Fahrermangel bekämpfen: Kooperationsprojekt im Emsland

Die Agentur für Arbeit, das Jobcenter Emsland, das BKF-Ausbildungszentrum Deula Freren und die Emsländische Eisenbahn gehen bei der Gewinnung von Fahrpersonal neue Wege und haben gemeinsam die Busfahrer-Initiative Emsland ins Leben gerufen.

Gemeinsam gegen den herrschenden Fahrpersonalmangel – die Austaktveranstaltung der Busfahrer-Initiative Emsland in Meppen Anfang November wurde zahlreich besucht. (Foto: EEB)
Gemeinsam gegen den herrschenden Fahrpersonalmangel – die Austaktveranstaltung der Busfahrer-Initiative Emsland in Meppen Anfang November wurde zahlreich besucht. (Foto: EEB)
Martina Weyh

Auch im Emsland ist der Mangel an Busfahrerinnen und Busfahrern im öffentlichen Personennahverkehr deutlich spürbar. Mit der Busfahrer-Initiative Emsland wollen die Agentur für Arbeit, das Jobcenter Emsland, das BKF Ausbildungszentrum Deula Freren und die Emsländische Eisenbahn (EEB) dem Fahrermangel wirksam begegnen.

Nah am Berufsalltag 

Das gemeinsame Projekt startete Anfang November mit einem Informationstag bei der Emsländischen Eisenbahn (EEB) in Meppen, zu dem sich zahlreiche Interessierte einfanden, um sich umfassend über das Berufsbild des Busfahrers zu informieren.

Als Vertreter der Verkehrsunternehmen stellte Rainer Levelink, Geschäftsführer von Levelink Omnibusverkehr, Tätigkeiten, Voraussetzungen und eine typische Arbeitswoche vor. Ahmed al Reeshawee, der seit 2021 als Busfahrer im Emsland unterwegs ist, berichtete von seinen Erfahrungen und stand den Zuhörern anschließend für Fragen zur Verfügung.

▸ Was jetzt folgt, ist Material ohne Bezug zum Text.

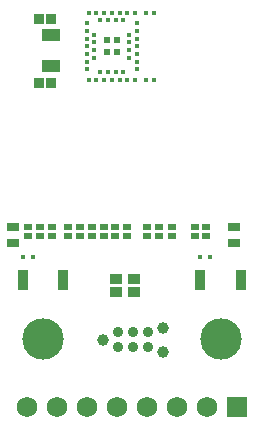
<source format=gts>
G04*
G04 #@! TF.GenerationSoftware,Altium Limited,Altium Designer,21.6.4 (81)*
G04*
G04 Layer_Color=8388736*
%FSLAX44Y44*%
%MOMM*%
G71*
G04*
G04 #@! TF.SameCoordinates,8C3636EA-CFF2-41A9-9EC8-A279A3EE80BB*
G04*
G04*
G04 #@! TF.FilePolarity,Negative*
G04*
G01*
G75*
%ADD24R,0.4500X0.4500*%
%ADD25R,0.5200X0.5200*%
%ADD26R,0.6500X0.6200*%
%ADD27C,0.8900*%
%ADD28R,1.1200X0.7400*%
%ADD29R,0.8200X0.8200*%
%ADD30R,0.4600X0.4500*%
%ADD31R,0.9000X1.8000*%
%ADD32R,1.6500X1.1000*%
%ADD33R,1.1000X0.9000*%
%ADD34C,1.0000*%
%ADD35C,1.7500*%
%ADD36R,1.7500X1.7500*%
%ADD37C,3.5000*%
D24*
X128400Y376360D02*
D03*
X121900D02*
D03*
X112480D02*
D03*
X105980D02*
D03*
X99480D02*
D03*
X92980D02*
D03*
X86480D02*
D03*
X79980D02*
D03*
X73480D02*
D03*
X102730Y369860D02*
D03*
X96230D02*
D03*
X89730D02*
D03*
X83230D02*
D03*
X71600Y367460D02*
D03*
Y360960D02*
D03*
Y347960D02*
D03*
Y341460D02*
D03*
Y328460D02*
D03*
X78100Y357710D02*
D03*
Y344710D02*
D03*
Y338210D02*
D03*
X73480Y319560D02*
D03*
X79980D02*
D03*
X86480D02*
D03*
X92980D02*
D03*
X99480D02*
D03*
X105980D02*
D03*
X112480D02*
D03*
X121900D02*
D03*
X128400D02*
D03*
X83230Y326060D02*
D03*
X89730D02*
D03*
X96230D02*
D03*
X102730D02*
D03*
X114350Y328460D02*
D03*
Y334960D02*
D03*
Y341460D02*
D03*
Y347960D02*
D03*
Y354460D02*
D03*
Y360960D02*
D03*
Y367460D02*
D03*
X107850Y344710D02*
D03*
Y357710D02*
D03*
X71600Y354460D02*
D03*
Y334960D02*
D03*
X78100Y351210D02*
D03*
X107850Y338210D02*
D03*
Y351210D02*
D03*
D25*
X97480Y353160D02*
D03*
X88480D02*
D03*
Y342760D02*
D03*
X97480D02*
D03*
D26*
X163000Y195000D02*
D03*
Y187000D02*
D03*
X42000Y195000D02*
D03*
Y187000D02*
D03*
X173000Y195000D02*
D03*
Y187000D02*
D03*
X22000Y187000D02*
D03*
Y195000D02*
D03*
X32000Y187000D02*
D03*
Y195000D02*
D03*
X96000Y187000D02*
D03*
Y195000D02*
D03*
X66000Y187000D02*
D03*
Y195000D02*
D03*
X106000Y187000D02*
D03*
Y195000D02*
D03*
X56000Y187000D02*
D03*
Y195000D02*
D03*
X76000Y187000D02*
D03*
Y195000D02*
D03*
X86000Y187000D02*
D03*
Y195000D02*
D03*
X143500D02*
D03*
Y187000D02*
D03*
X133250D02*
D03*
Y195000D02*
D03*
X123000Y187000D02*
D03*
Y195000D02*
D03*
D27*
X123750Y106000D02*
D03*
Y93300D02*
D03*
X111050Y106000D02*
D03*
Y93300D02*
D03*
X98350Y106000D02*
D03*
Y93300D02*
D03*
D28*
X196000Y181150D02*
D03*
Y194850D02*
D03*
X9000Y194850D02*
D03*
Y181150D02*
D03*
D29*
X31650Y317310D02*
D03*
X41850D02*
D03*
Y371310D02*
D03*
X31650D02*
D03*
D30*
X167800Y170000D02*
D03*
X176200D02*
D03*
X26200D02*
D03*
X17800D02*
D03*
D31*
X202000Y150000D02*
D03*
X168000D02*
D03*
X18000D02*
D03*
X52000D02*
D03*
D32*
X41250Y357310D02*
D03*
Y331310D02*
D03*
D33*
X96386Y151296D02*
D03*
X111386D02*
D03*
Y140296D02*
D03*
X96386D02*
D03*
D34*
X136450Y89490D02*
D03*
Y109810D02*
D03*
X85650Y99650D02*
D03*
D35*
X71900Y42200D02*
D03*
X97300D02*
D03*
X122700D02*
D03*
X173500D02*
D03*
X148100D02*
D03*
X46500D02*
D03*
X21100D02*
D03*
D36*
X198900D02*
D03*
D37*
X185000Y100000D02*
D03*
X35000D02*
D03*
M02*

</source>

„Es ist schwierig, überhaupt Bewerber zu finden, unter anderem wegen der Vollbeschäftigung“, berichtet Levelink und zeigt sich über die Busfahrer-Initiative Emsland und das rege Interesse erfreut.

Viele Teilnehmer meldeten sich zur Ausbildung an

Zum Thema Qualifizierung referierten Mathias Kirchhoff und Siegfried Gertel von der Deula – die Veranstaltungsteilnehmer erfuhren u.a., dass die Ausbildung aus zwei Teilen besteht: Grundqualifikation und der Fahrerlaubnis.

Das Jobcenter und die Agentur für Arbeit informierten über die Möglichkeiten der Ausbildungsförderung. Die meisten Teilnehmer blieben zur anschließenden Eignungsfeststellung und meldeten sich für die Ausbildung an, die bereits Ende November beginnen soll.

„Das Emsland profitiert von dieser Kooperation, die eine bedarfsorientierte Qualifizierung zur Gewinnung von Busfahrerinnen und Busfahrern im Emsland ermöglicht“, ist sich Daniel Plaggenborg, Geschäftsführer der Emsländischen Eisenbahn, sicher.

Weitere Infotage im südlichen und nördlichen Emsland sollen folgen, denn Busfahrerinnen und Busfahrer fehlen nicht nur im mittleren Emsland.